CACHE Affiliates Dive Into New Chicago Electricity Data


After sifting through 12 months’ worth of northern Illinois electricity use data, Illinois scientists are eager to dig into the patterns that may reveal the human side of energy use trends.


In most areas of the world, electricity is a fundamental part of daily life. It heats homes, cycles clean air through buildings, and lights up almost everything we see. But despite its universality, we actually know very little about how people consume electricity in their homes.

For scientists who study energy systems, residential energy efficiency, and the health impacts of indoor spaces, the methods for learning about people’s electricity use are limited. Behavior surveys and utility bills can show consumption trends, but aren’t feasible on scales larger than a neighborhood or two.

To reveal broad behavior trends that drive residential electricity use, researchers at the University of Illinois are turning to smart-meter electricity data from the ComEd utility in northern Illinois.

The data were obtained through a partnership with Environmental Defense Fund in early 2018, under a new program that allows ComEd to release anonymous electricity usage, in 30-minute intervals, for most in ComEd’s northern Illinois territory, including all of Chicago.

It’s a huge amount of highly-specific data, and before researchers can hope to draw conclusions from it, they need to understand the landscape the data presents. Ashlynn Stillwell, Professor of Civil and Environmental Engineering at Illinois, Paul Francisco, Senior Research Engineer at the Illinois Applied Research Institute, and Lucas Djehdian, a Civil Engineering Master’s student, took on the challenge.
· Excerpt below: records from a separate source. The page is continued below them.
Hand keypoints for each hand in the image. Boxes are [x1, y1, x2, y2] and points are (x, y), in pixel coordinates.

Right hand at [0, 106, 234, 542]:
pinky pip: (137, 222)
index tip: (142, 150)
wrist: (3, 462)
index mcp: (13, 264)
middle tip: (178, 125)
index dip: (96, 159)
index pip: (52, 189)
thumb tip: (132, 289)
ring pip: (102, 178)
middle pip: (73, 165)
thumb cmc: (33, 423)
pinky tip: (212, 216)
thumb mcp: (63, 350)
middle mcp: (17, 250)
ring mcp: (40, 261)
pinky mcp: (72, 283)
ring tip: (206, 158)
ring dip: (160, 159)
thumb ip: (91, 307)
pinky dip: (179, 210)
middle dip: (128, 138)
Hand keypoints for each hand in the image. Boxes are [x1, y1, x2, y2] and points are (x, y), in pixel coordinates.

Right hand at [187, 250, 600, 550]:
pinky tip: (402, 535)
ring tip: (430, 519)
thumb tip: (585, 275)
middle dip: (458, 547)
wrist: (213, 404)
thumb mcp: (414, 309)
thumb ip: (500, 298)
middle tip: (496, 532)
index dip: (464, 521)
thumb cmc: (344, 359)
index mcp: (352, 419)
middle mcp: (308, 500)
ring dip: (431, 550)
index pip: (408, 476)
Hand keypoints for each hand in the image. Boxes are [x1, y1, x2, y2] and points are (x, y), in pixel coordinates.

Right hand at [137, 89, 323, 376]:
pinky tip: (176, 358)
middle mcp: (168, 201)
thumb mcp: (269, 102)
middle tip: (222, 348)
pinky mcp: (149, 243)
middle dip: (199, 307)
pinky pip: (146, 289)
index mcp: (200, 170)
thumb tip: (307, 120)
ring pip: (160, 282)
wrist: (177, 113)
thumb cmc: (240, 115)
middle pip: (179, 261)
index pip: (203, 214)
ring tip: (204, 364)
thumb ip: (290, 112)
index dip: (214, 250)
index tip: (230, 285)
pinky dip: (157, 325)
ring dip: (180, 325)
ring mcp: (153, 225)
Funded by the Center for Applied Collaboration on Human Environments (CACHE), Djehdian spent three months combing through the ComEd data, arranging them in an easy-to-use format and drawing some preliminary trend charts.

“There’s a lot of things we could do with these data. At this point, we’re doing a lot of exploratory analysis to get familiar with them and start to brainstorm what the most interesting questions are,” said Stillwell. “The thing about data science is that a lot of time you need to see what you’re working with.”

To create the first pictures of electricity consumption, Djehdian sorted buildings by ZIP code and color coded a map of them by average monthly level of electricity use. It’s an instant representation of high and low energy users. What makes some areas more electricity-intensive than others? That’s the kind of question researchers are planning to ask next.

“Since we have data points every 30 minutes, we can see trends over a day, a month, a season, a year. We can zoom in and out of both geographic area and time. That’s a lot of options!” said Djehdian.

“Just taking time to put the information all in order, and then letting other scientists see the initial charts, I think that’s a good step to move on to more specific studies,” he said.

“Based on Lucas’ high level view, we can dig into what’s going on. There’s a lot we can learn about behavior by not interacting with the humans themselves but looking at the numbers.” said Stillwell.

“Should we focus on single family homes with electric space heat and start to look at patterns in December, January, and February because those are the months that jump out of us? In this big sea of data, where do we start to dig deeper to start to visualize things? That’s what this project has been all about.”